### [REQUIRED WORK]
Once you reach the line containing "cx_px: 1084" in the data below, restate each line word for word up to and including the one containing "exposure_s: 1/33".

### [RECORDS FOR THIS TASK]
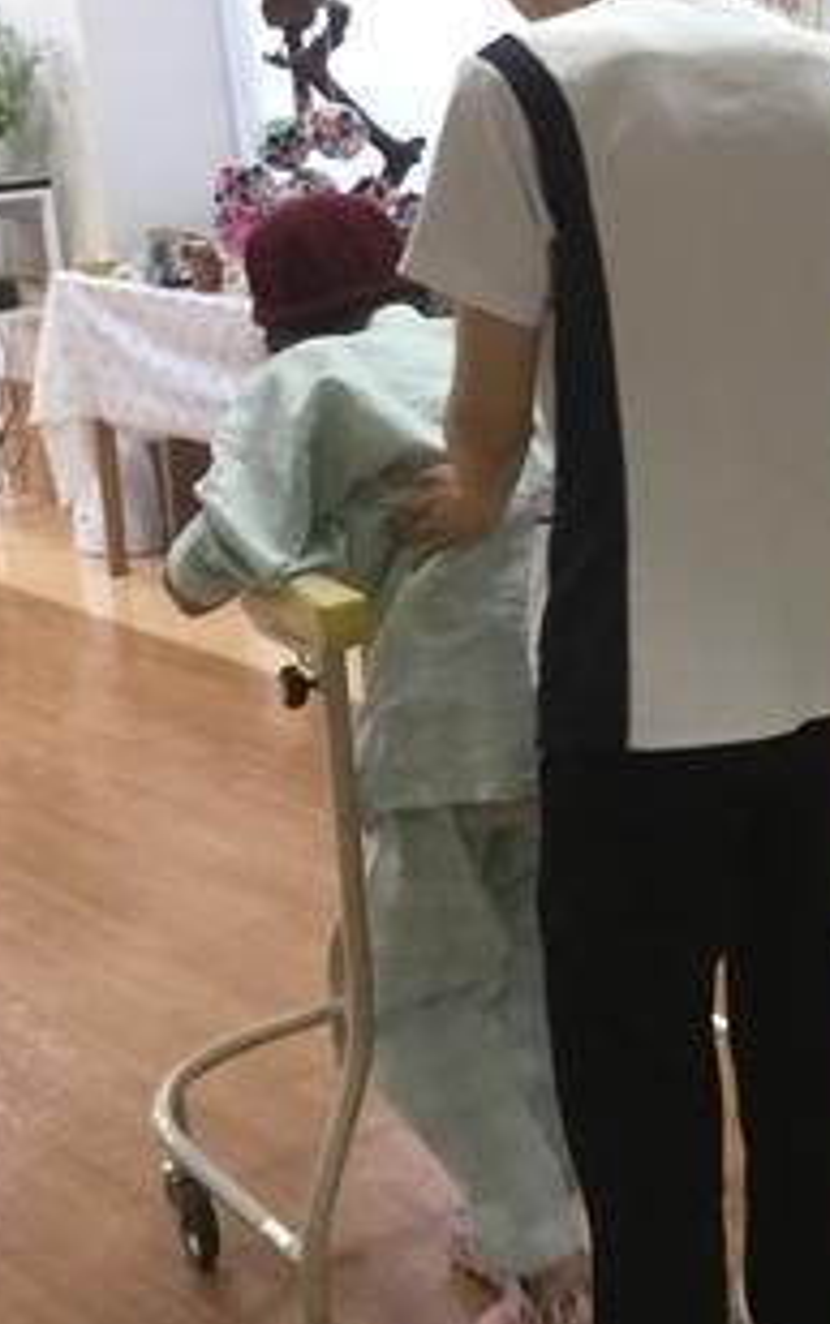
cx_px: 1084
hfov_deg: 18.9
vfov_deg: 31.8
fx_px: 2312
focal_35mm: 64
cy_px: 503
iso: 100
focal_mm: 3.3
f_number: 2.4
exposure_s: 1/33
==
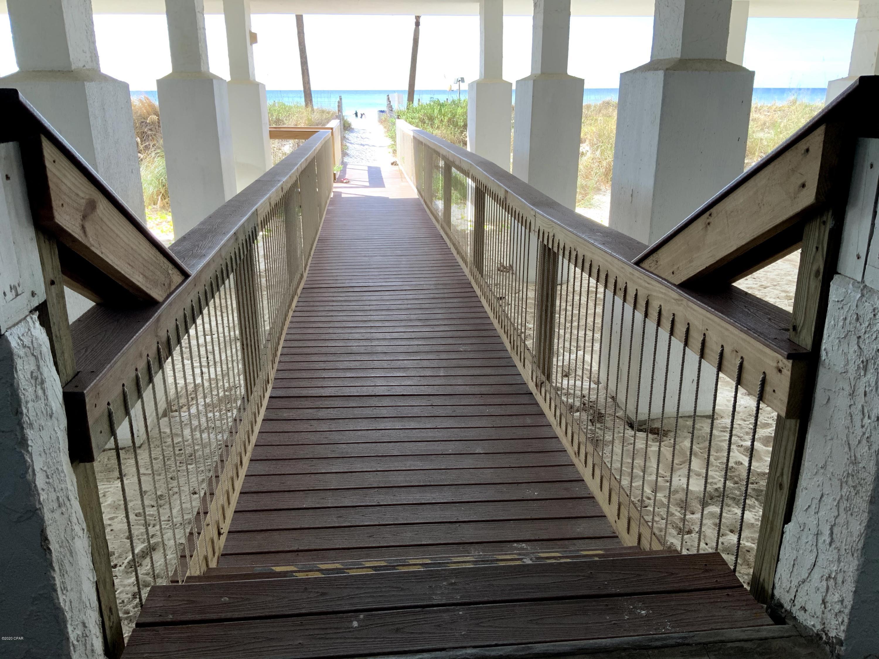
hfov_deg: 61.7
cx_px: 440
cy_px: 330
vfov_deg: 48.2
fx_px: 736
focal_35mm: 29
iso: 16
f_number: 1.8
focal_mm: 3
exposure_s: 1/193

### [EXPECTED ANSWER]
cx_px: 1084
hfov_deg: 18.9
vfov_deg: 31.8
fx_px: 2312
focal_35mm: 64
cy_px: 503
iso: 100
focal_mm: 3.3
f_number: 2.4
exposure_s: 1/33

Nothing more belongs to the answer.